Newport Beach’s Joseph Di Giulio now
serves up financial advice

By MATT SZABOSTAFF WRITER

JUNE 25, 2021 5:29 PM PT

 

Joseph Di Giulio is a former highly ranked junior tennis player and is now a financial advisor.

He’s also an older brother. On some days, he can sit in his office at True Path Financial close to Fashion Island and watch his younger brother Perry, now a sophomore in high school, train just a stone’s throw away at The Tennis Club at Newport Beach.

“I literally have sat in meetings in this firm and seen him playing matches across the street,” Joseph Di Giulio said.

Di Giulio can admire the fight that both of his younger brothers show on the court; Austin is an incoming senior at Loyola Marymount University.

Joseph has been there. At one point, the Newport Beach native was the No. 1-ranked junior tennis player in the country in the 12s, 14s and 16s. He followed that up with four stellar years at UCLA.

After he graduated in 2017 with a political science degree, he got into the financial field.

Trading a T-shirt and shorts for a three-piece suit seemed like a big change for Di Giulio, now 26. Yet, he remains entrenched in the sport he loves.

“I provide financial literacy on some areas that are most relevant to the everyday coach, maybe the players that are trying to make it on tour,” he said. “It can be academy owners, club directors. The tennis space is very unique, in the fact that it extends a lot of different ways but we’re all close-knit.”

Di Giulio works with dozens of players and coaches on building a portfolio that’s right for them. He’s also hosted financial webinars for the Intercollegiate Tennis Assn., and he’s slated to be a guest at a United States Professional Tennis Assn. convention in October to speak on financial literacy.

He’s also working on curriculum in the economics department at his alma mater of UCLA, Di Giulio said, as well as investing in a tennis start-up called Tennis App Suite (TAPPS).

“I’ll wake up some days and have a 9 a.m. Zoom call with a private tennis investor in Switzerland,” Di Giulio said. “At 10 o’clock, maybe it’s an influential tennis member in Spain. It could be a bunch of college coaches after that. So much of my practice has still been connecting around tennis.

“There hasn’t been someone that has taken on tennis, to the extent of helping the everyday coach. The everyday coach is spending six to eight hours coaching, and doesn’t have the time to know what to do with their money. There are so many things that are missing, especially in the tennis world. I saw that as a huge area that I could impact.”

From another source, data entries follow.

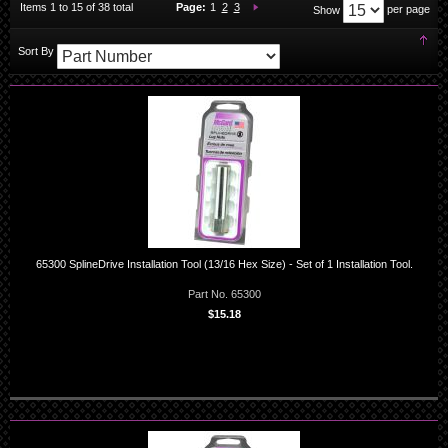
You're currently reading page
Page:
Page:
Page:
Next
Items
1
to
15
of
38
total
Page:
1
2
3
per page
Show
Set
Sort By
Des
Dir
65300 SplineDrive Installation Tool (13/16 Hex Size) - Set of 1 Installation Tool.
Part No. 65300
$15.18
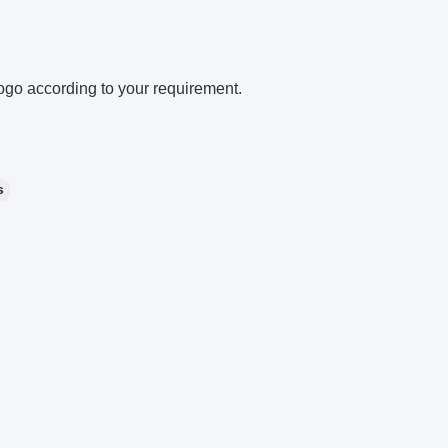
go according to your requirement.
s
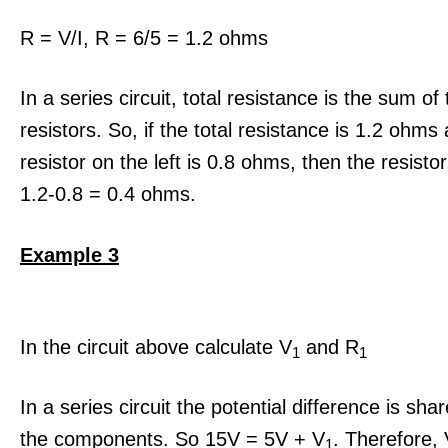
R = V/I, R = 6/5 = 1.2 ohms
In a series circuit, total resistance is the sum of 
resistors. So, if the total resistance is 1.2 ohms
resistor on the left is 0.8 ohms, then the resistor
1.2-0.8 = 0.4 ohms.
Example 3
In the circuit above calculate V
and R
1
1
In a series circuit the potential difference is sh
the components. So 15V = 5V + V
. Therefore,
1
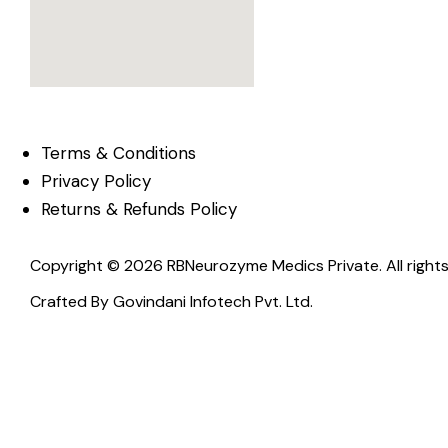
Terms & Conditions
Privacy Policy
Returns & Refunds Policy
Copyright © 2026 RBNeurozyme Medics Private. All rights
Crafted By
Govindani Infotech Pvt. Ltd.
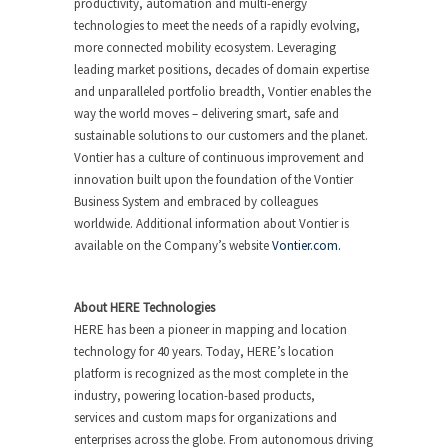
productivity, automation and multi-energy
technologies to meet the needs of a rapidly evolving,
more connected mobility ecosystem. Leveraging
leading market positions, decades of domain expertise
and unparalleled portfolio breadth, Vontier enables the
way the world moves – delivering smart, safe and
sustainable solutions to our customers and the planet.
Vontier has a culture of continuous improvement and
innovation built upon the foundation of the Vontier
Business System and embraced by colleagues
worldwide. Additional information about Vontier is
available on the Company’s website
Vontier.com.
About HERE Technologies
HERE has been a pioneer in mapping and location
technology for 40 years. Today, HERE’s location
platform is recognized as the most complete in the
industry, powering location-based products,
services and custom maps for organizations and
enterprises across the globe. From autonomous driving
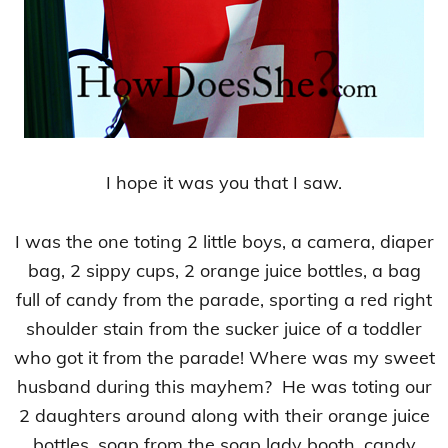
I hope it was you that I saw.
I was the one toting 2 little boys, a camera, diaper
bag, 2 sippy cups, 2 orange juice bottles, a bag
full of candy from the parade, sporting a red right
shoulder stain from the sucker juice of a toddler
who got it from the parade! Where was my sweet
husband during this mayhem? He was toting our
2 daughters around along with their orange juice
bottles, soap from the soap lady booth, candy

Spencer Papa, who played college tennis at the University of Oklahoma and currently lives in Dallas, is one of Di Giulio’s clients. Papa said he been working with Di Giulio for about six months now, reconnecting with his former childhood friend.

The two used to train together in Florida as early teenagers.

“I think Joe has used his competitive nature he had in tennis,” Papa said. “He was always one of the best competitors in the country, and he’s kind of taken that into finance and found that for his passion. He’s killing it. He always has some good ideas.”

Another one of Di Giulio’s clients is Howard Joffe, the University of Texas women’s tennis coach who this year guided the Longhorns to their third NCAA team title.

“With his background in tennis, he’s been a pleasure to work with because he’s in tune with the lifestyle of a tennis person and a tennis coach,” Joffe said.

“It’s made working with him super-duper easy … Our worlds are so provincial with respect to practice and playing and traveling and competing. He has the ability to help do things efficiently and quickly.”

Di Giulio also has future goals. He said he’d like to possibly establish a nonprofit involving mental health awareness in honor of his late mother, April, who was just 48 when she died in 2018. He said she battled addiction and mental health issues.

Mental health discussion also has surfaced in tennis recently, with Naomi Osaka’s decision to pull out of the French Open and skip Wimbledon. At the French Open, she withdrew after saying she had experienced anxiety while participating in media conferences.

“I honestly saw it as something that was really tough at the time,” Di Giulio said of his mother’s death. “I had to take a step back and gain a lot of perspective. I think the biggest thing in life that teaches you how to have the right outlook is by experiencing death sometimes.

“What do I really want to get out of my life? Is it achieving success for the wrong reasons, or is it being able to have an impact on people like my mom?”

Di Giulio continues making an impact in the tennis world, even if he’s already played his last competitive match.

“I really admire his drive,” The Tennis Club owner Sean Abdali said.

“When Joseph talked about what he does as a financial advisor now, I was so impressed that he was not afraid to talk to anybody and give a pitch of what he can do for them. He’s obviously really blossomed the last couple of years.”